I've been meaning to blog about this recipe for forever.  I made it when my mother was visiting from Long Island.  I'd had all of the ingredients and needed something to do while I was waiting for her to get in!  My mom and I couldn't stop picking at it and I brought it for lunch all week long, every time I finished a serving it made me a little bit sad.  That means it's really good!  Butternut squash isn't quite as easy to find in the store as it was a few months ago - but if you find one, make this immediately.  

The only true definition of "panade" that I can find is this:

panada; panade
1. A thick paste made by mixing bread crumbs, flour, rice, etc. with water, milk, stock, butter or sometimes egg yolks. It's used to bind meatballs, fish cakes, forcemeats and quenelles. 2. A sweet or savory soup made with bread crumbs and various other ingredients. It may be strained before serving.
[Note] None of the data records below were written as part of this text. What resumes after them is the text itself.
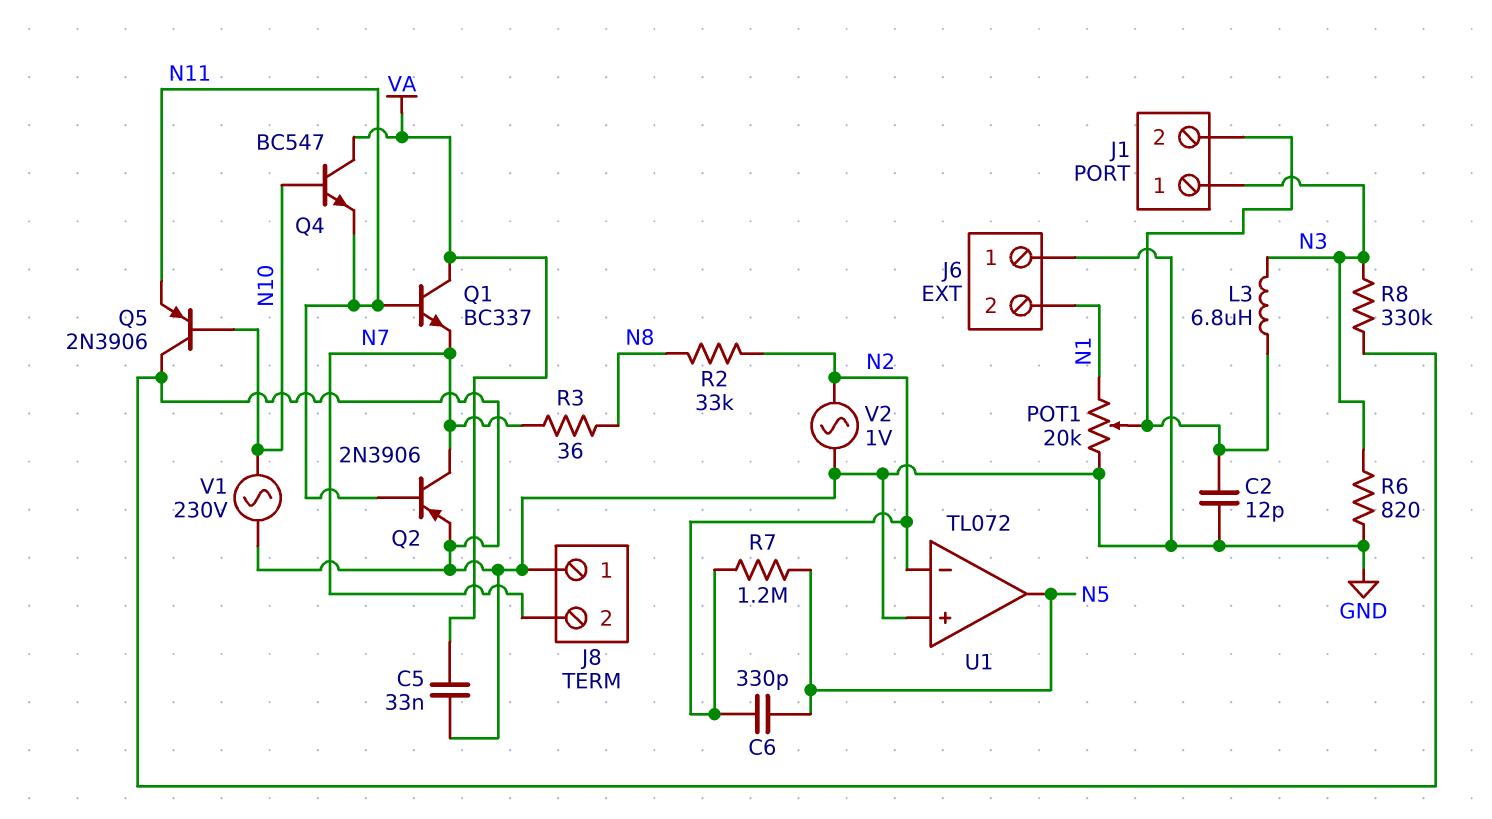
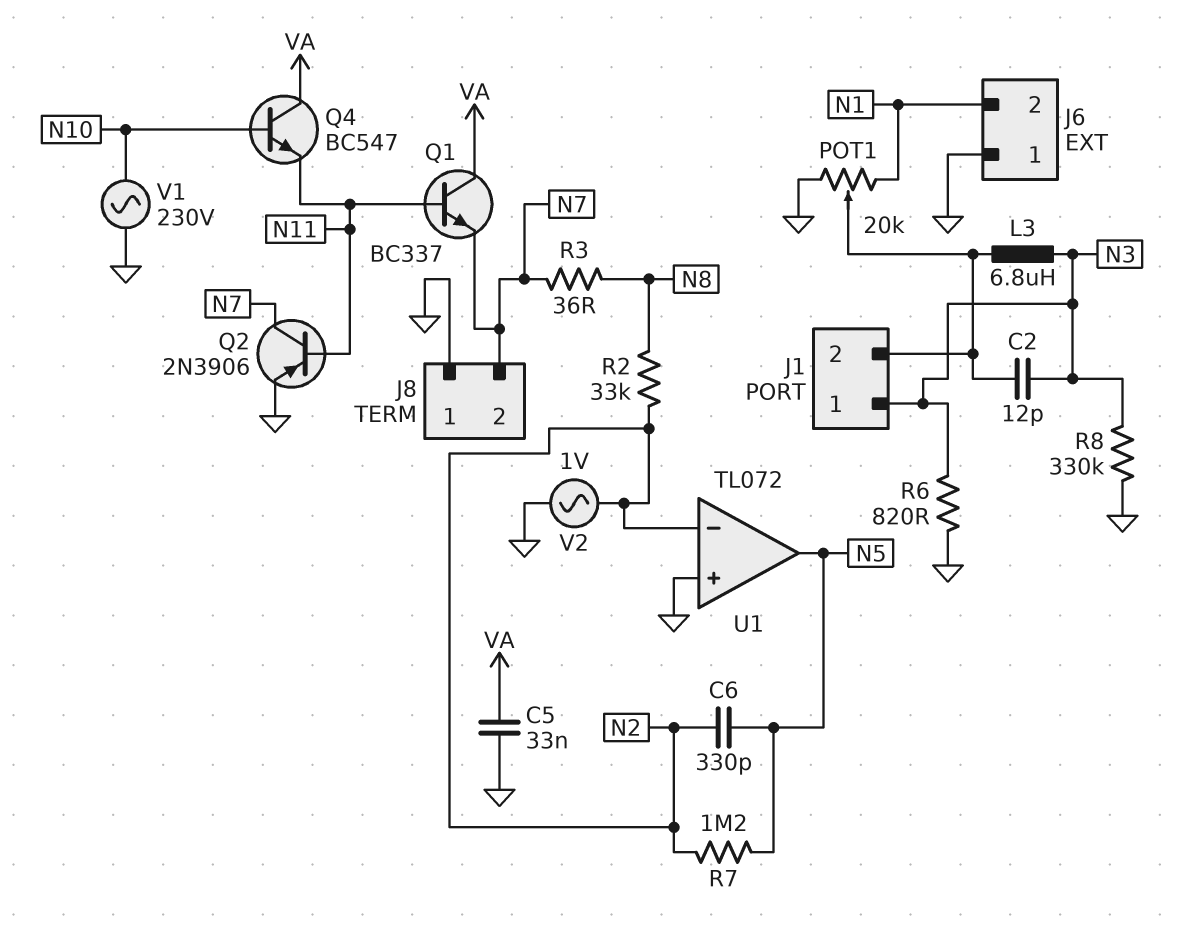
C2: 12pF (GND, J1/2) -> 12pF (J1/2, N3)
Q5: PNP 2N3906 (B N10, C GND, E N11) -> none

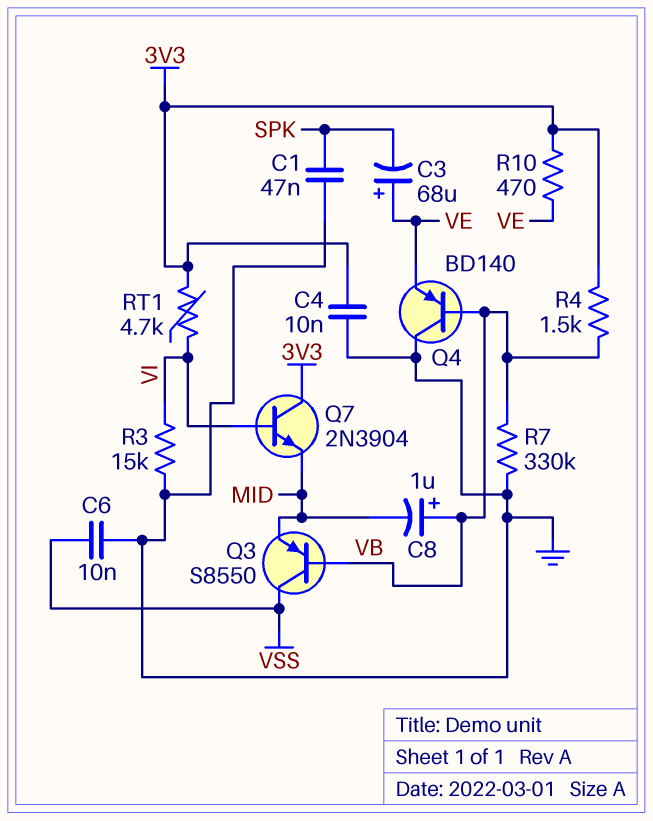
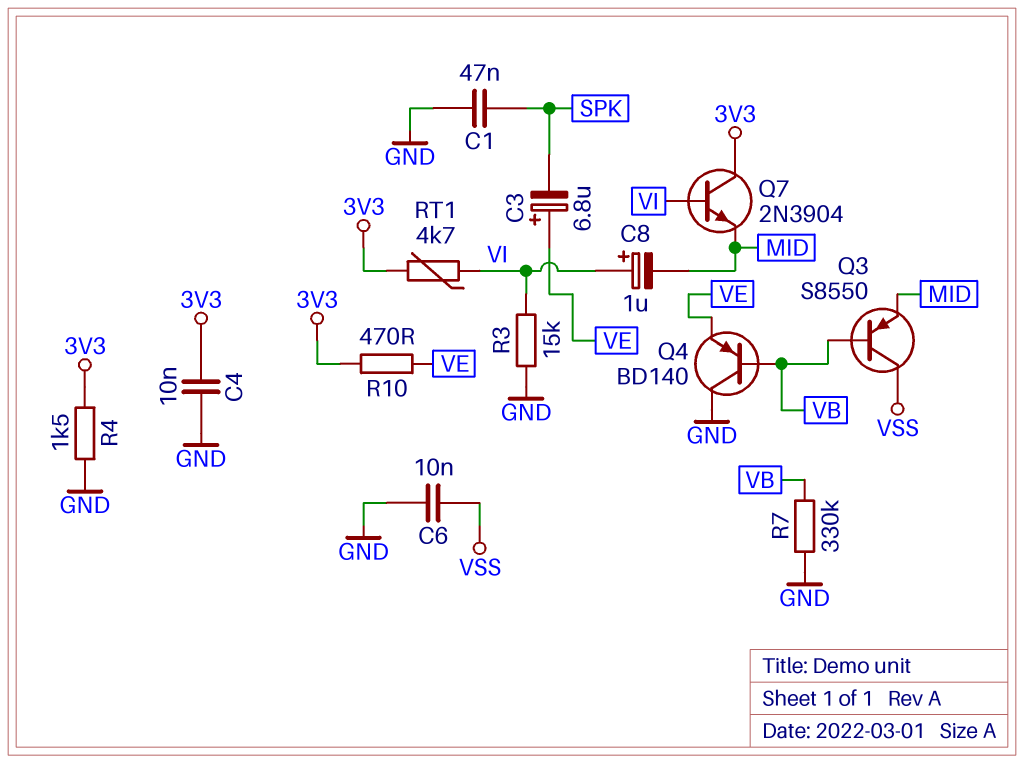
C3: 68uF (plus VE, minus SPK) -> 6.8uF (plus VE, minus SPK)
C8: 1uF (plus VB, minus MID) -> 1uF (plus VI, minus MID)
R4: 1.5k (3V3, VB) -> 1.5k (3V3, GND)

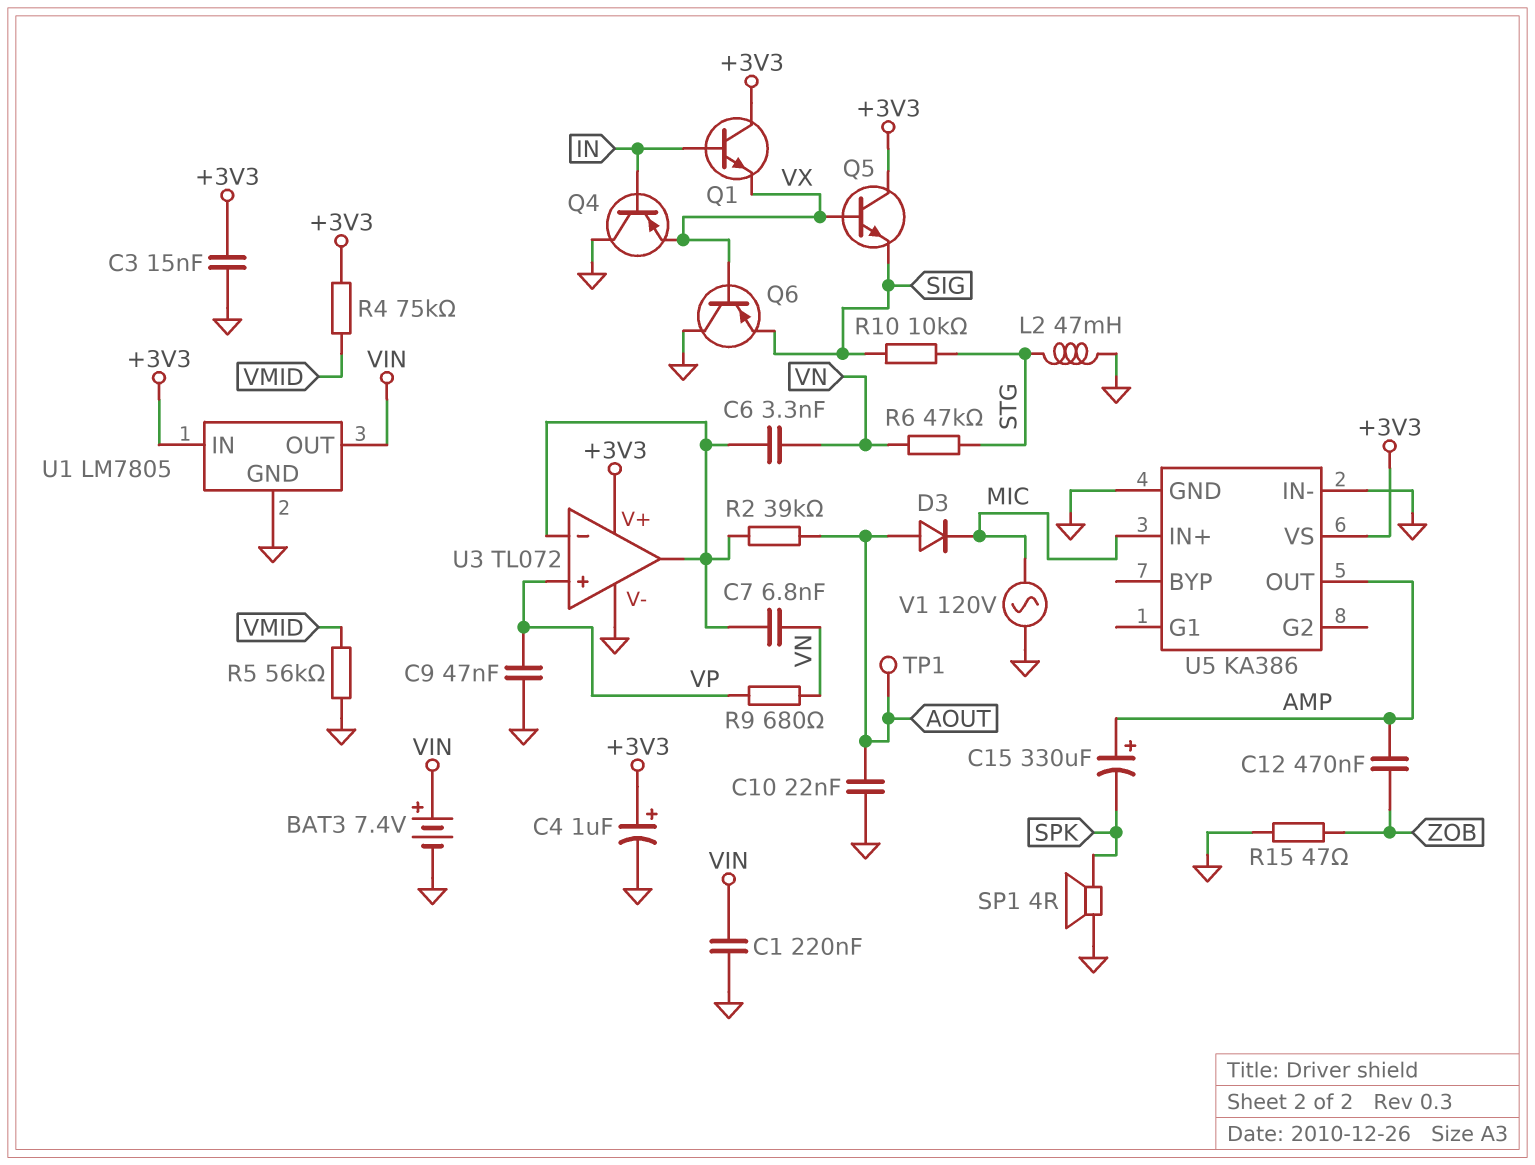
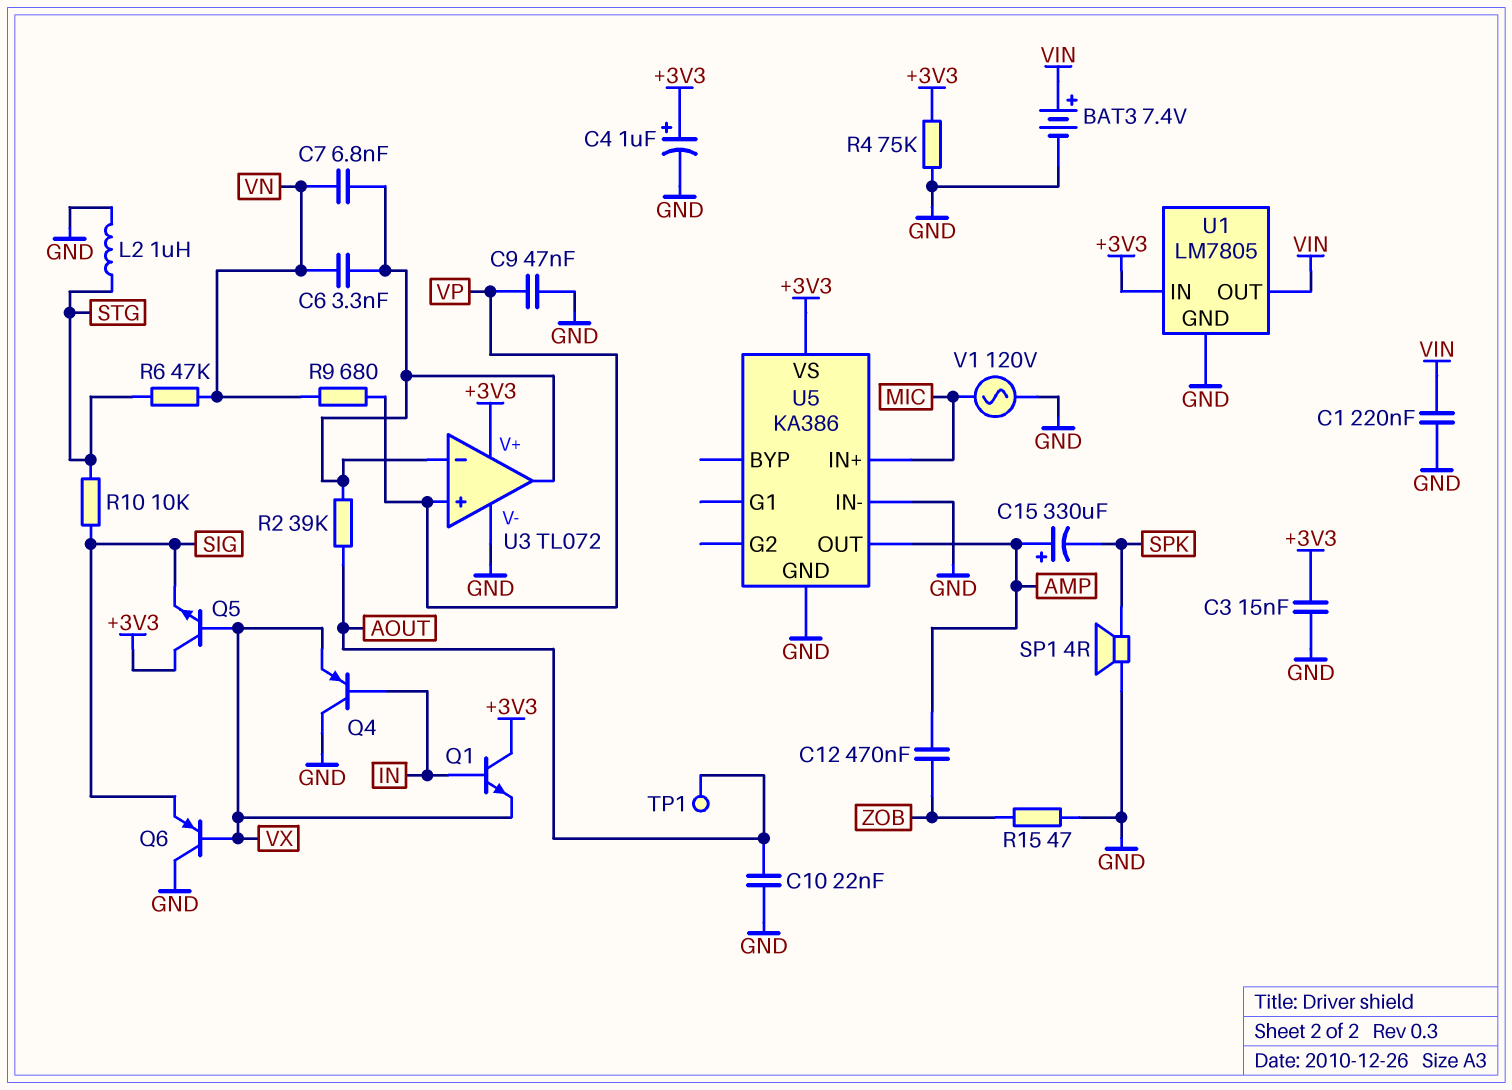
D3: diode (A AOUT, K MIC) -> none
L2: 47mH (GND, STG) -> 1uH (GND, STG)
R4: 75k (+3V3, VMID) -> 75k (+3V3, GND)
R5: 56k (GND, VMID) -> none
BUT all the recipes I found involve day old bread, broth, cheese and vegetables.  Now doesn't that sounds better than something that binds forcemeat (eww)?  Molly from Orangette (read her blog - it's seriously awesome) calls her Chard, Onion and Gruyere Panade (next on my panades to make list) a "velvety, voluptuous casserole with a base of soggy bread and stewed onions".  I much prefer this definition because that is exactly what this is:

Another recipe that I don't really understand.  Why is this soggy bread good?  What doesn't it make me gag like a soggy sandwich would?  Oh it doesn't, it doesn't at all.  

I got this recipe from another inspiring food blog The Wednesday Chef.  Tons of stewed onions, red wine, really good day old bread, chicken stock, thyme, parm and gruyere - how could that be bad?  Cheesy, winy, carby goodness.